Samar College, Inc. (Filipino: Kolehiyo ng Samar;Waray: Eskuwelahan Tersyedad han Samar) (abbreviated as SC) is a private school in Catbalogan, Samar, Philippines. It was founded in 1949 as the Samar Junior College and initially offered Elementary Teacher Certificate and Associate in Arts. Bachelor's degree programs in Education were opened in the 1950s, while the Bachelor of Science in Commerce followed in the 1980s. The college expanded its undergraduate programs throughout the years, and it eventually established the College of Graduate Studies in the late 1990s. This was also the same time that the high school and elementary departments were opened.

At present, Samar College provides programs in the elementary, junior high school, senior high school, undergraduate, and graduate levels. The college department has four academic units which offer courses in Criminology, Business Administration, Elementary and Secondary Education, English Language, and Information Technology. For college graduates who wish to pursue further studies, SC's College of Graduate Studies has an MA in Education program.

Directions =
[a] In one to three sentences, explain whom the MA in Education program described in the Samar College passage is meant for.
[b] Reproduce the Samar College passage word for word, from "Samar College, Inc." up to and including "departments were opened.".

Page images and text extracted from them

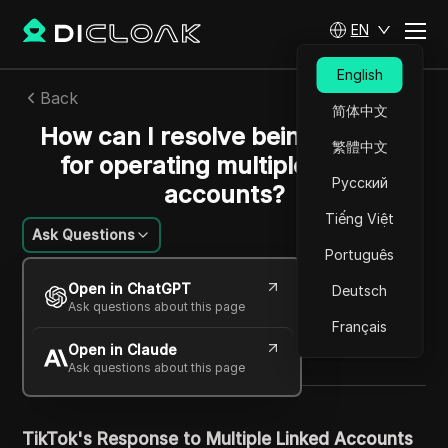
EN
English
Back
简体中文
How can I resolve being banned
繁體中文
for operating multiple TikTok
Русский
accounts?
Tiếng Việt
Ask Questions
Português
William Davis
Open in ChatGPT
Deutsch
29 Apr 2024
13
min read
Ask questions about this page
Share with
Français
Open in Claude
Copy Link
Ask questions about this page
TikTok's Response to Multiple Linked Accounts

Answers by item =
[a] The MA in Education program is meant for college graduates who wish to pursue further studies. It is offered through SC's College of Graduate Studies.

[b]
Samar College, Inc. (Filipino: Kolehiyo ng Samar;Waray: Eskuwelahan Tersyedad han Samar) (abbreviated as SC) is a private school in Catbalogan, Samar, Philippines. It was founded in 1949 as the Samar Junior College and initially offered Elementary Teacher Certificate and Associate in Arts. Bachelor's degree programs in Education were opened in the 1950s, while the Bachelor of Science in Commerce followed in the 1980s. The college expanded its undergraduate programs throughout the years, and it eventually established the College of Graduate Studies in the late 1990s. This was also the same time that the high school and elementary departments were opened.